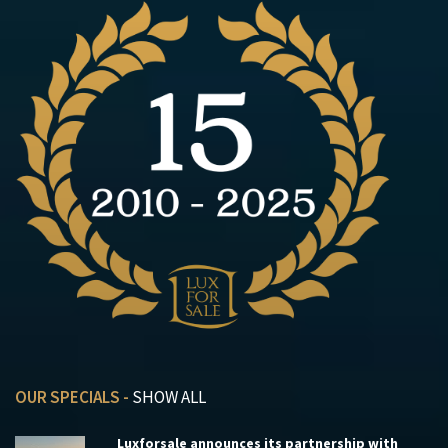
OUR SPECIALS -
SHOW ALL
Luxforsale announces its partnership with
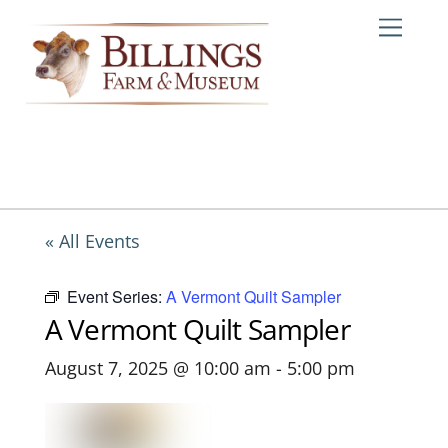
Skip
Me
to
content
« All Events
Event Series:
A Vermont Quilt Sampler
A Vermont Quilt Sampler
August 7, 2025 @ 10:00 am
-
5:00 pm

§ **TASK**
The listing above is to be written out again exactly, with its pictures omitted.

§ **TASK SOLUTION**
OUR SPECIALS -
SHOW ALL
Luxforsale announces its partnership with
Skip
Me
to
content
« All Events
Event Series:
A Vermont Quilt Sampler
A Vermont Quilt Sampler
August 7, 2025 @ 10:00 am
-
5:00 pm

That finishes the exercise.